The goal of the series is to introduce readers to who our councillors are outside the council chamber. It can be easy to forget that our elected representatives are regular people just like the rest of us. They have their successes and failures, they have their fears and insecurities, and they experience ups and downs just like you and me. But who are they?
When we are angry or frustrated with elected officials we can quickly turn on them, which is part of how a democracy works. But in our modern society, where 'shame tweets' or social media character assassinations have become the norm, it can be easy to forget that even those with whom we strongly disagree are humans and they should be treated as such.
To put this series together I sat down with each member of council one on one over a two-month period. I met the councillors at a coffee shop of their choosing, where I conducted the interviews.
Without giving too much away from the series of articles themselves, one thing has stuck with me since I wrapped up the final interview a couple of weeks ago – some of the members of council that I found I liked best on a personal level are also the members of council with whom I have the strongest disagreements on issues. I think that is important to know, but perhaps more importantly, by sitting down one on one, and having a chat for an hour or two, I was able to gain a better understanding of why councillors think the way they do, particularly if they think differently than I do.
Don't get me wrong, understanding why someone thinks one way or another doesn't mean having to accept their views; it simply means you've taken the time to try to understand where they are coming from, and as a result you can have a better formed opinion of your own because you are able to tap into someone else's thinking and broaden your overall understanding of an issue.
On the whole I learned that the seven people we Meafordites have elected to represent us at council are hard-working family folks who have some deep convictions, but more importantly a deep love for this municipality. And while we all express ourselves in different ways, and we all have our own special approach to problems and issues, I think the collection of seven councillors represent Meaford's broad spectrum fairly well.

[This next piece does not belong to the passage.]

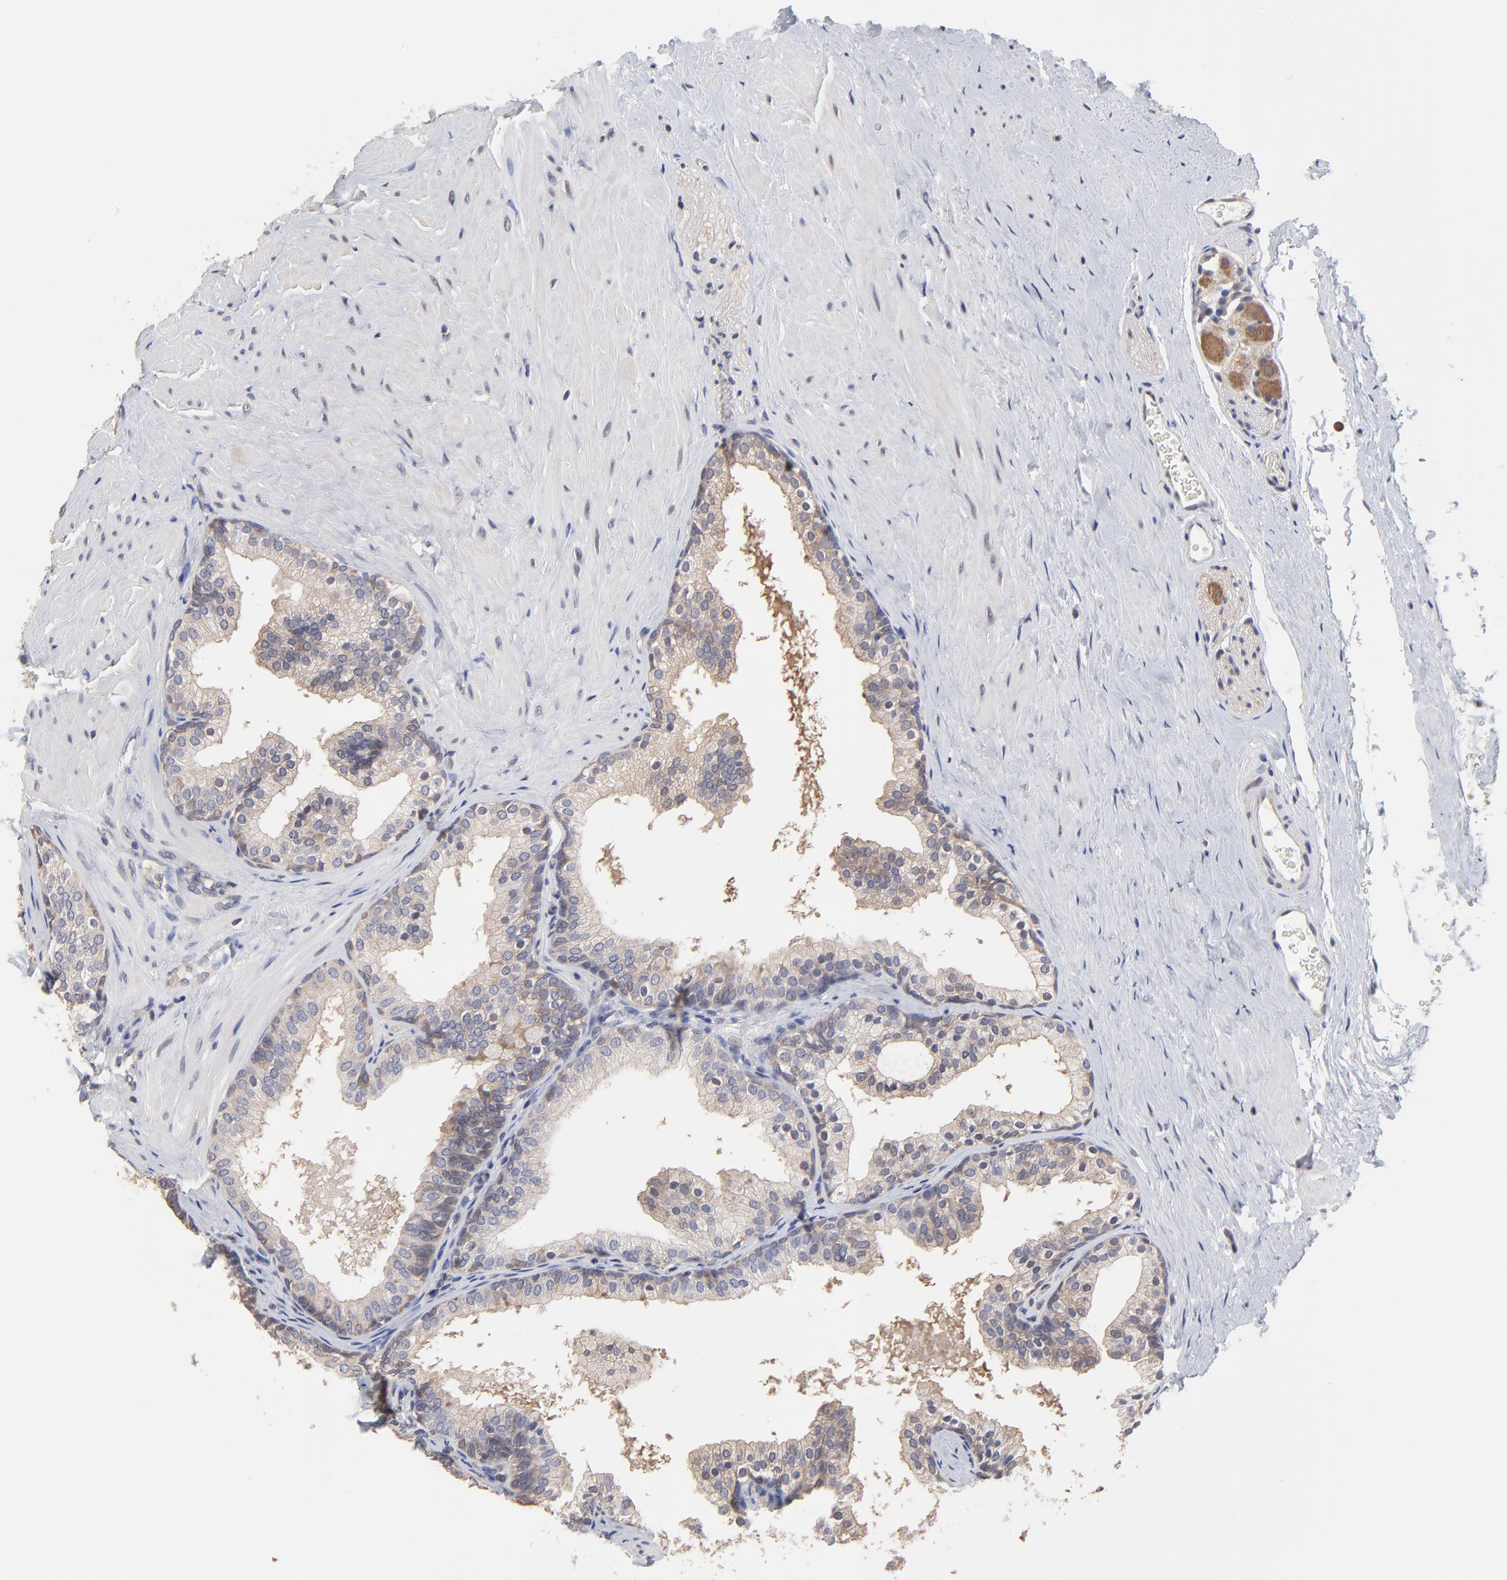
{"staining": {"intensity": "weak", "quantity": "25%-75%", "location": "cytoplasmic/membranous"}, "tissue": "prostate", "cell_type": "Glandular cells", "image_type": "normal", "snomed": [{"axis": "morphology", "description": "Normal tissue, NOS"}, {"axis": "topography", "description": "Prostate"}], "caption": "Immunohistochemistry (IHC) histopathology image of unremarkable human prostate stained for a protein (brown), which exhibits low levels of weak cytoplasmic/membranous staining in approximately 25%-75% of glandular cells.", "gene": "CCT2", "patient": {"sex": "male", "age": 60}}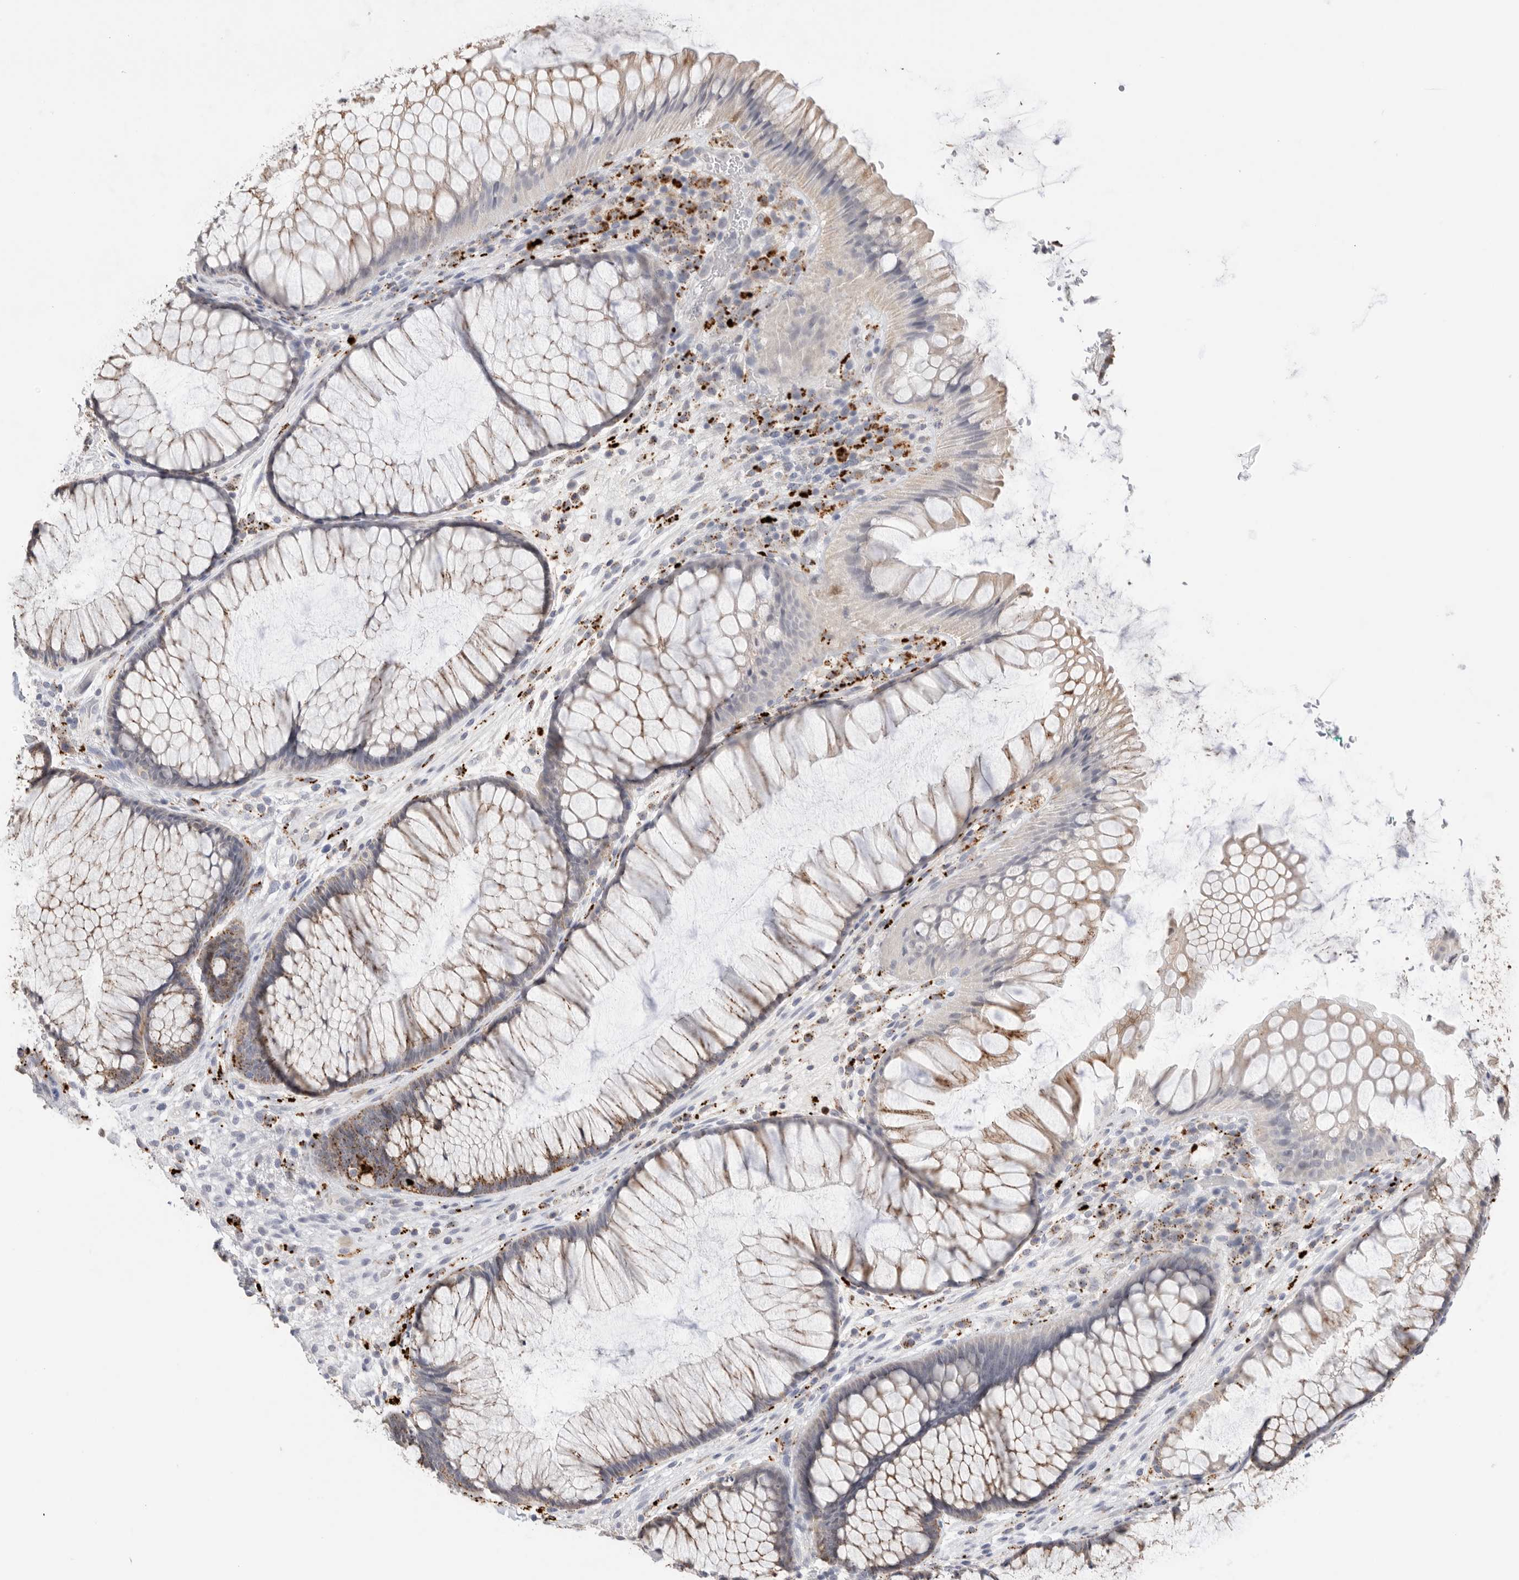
{"staining": {"intensity": "strong", "quantity": ">75%", "location": "cytoplasmic/membranous"}, "tissue": "rectum", "cell_type": "Glandular cells", "image_type": "normal", "snomed": [{"axis": "morphology", "description": "Normal tissue, NOS"}, {"axis": "topography", "description": "Rectum"}], "caption": "Immunohistochemistry (DAB (3,3'-diaminobenzidine)) staining of benign rectum shows strong cytoplasmic/membranous protein positivity in about >75% of glandular cells.", "gene": "GGH", "patient": {"sex": "male", "age": 51}}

Another thing I learned, or rather confirmed, is that we pay our councillors very little, considering the workload we hand them. Most members of council told me that their council duties take up roughly 20 hours per week, sometimes more, yet we pay them just a shade over $20,000 per year – so much for the 'overpaid politician' comments that we often hear, particularly at municipal election time from folks who just don't realize that a seat on council doesn't come with a hefty paycheque, as might be seen at other levels of government.
I hope you'll pick up our print paper to read this series, which kicks off with Councillor Steve Bartley this week, and I hope our readers can gain a better understanding of who our members of council are and what they are about. I still strongly disagree with the members of council with whom I traditionally disagree, but I have a much better picture of how our members of council form their opinions simply by getting to know them a little better.